─── Data section ───

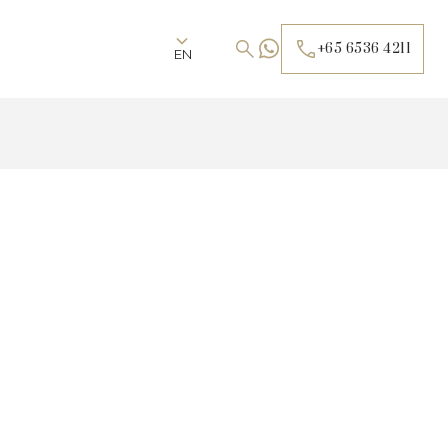
+65 6536 4211
EN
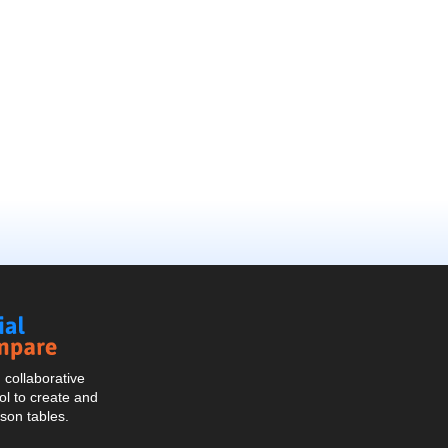
Social
Compare
collaborative
l to create and
son tables.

───

■ What to produce
Leave out the pictures and set down all of the data exactly.

■ Expected output
+65 6536 4211
EN
Social
Compare
collaborative
l to create and
son tables.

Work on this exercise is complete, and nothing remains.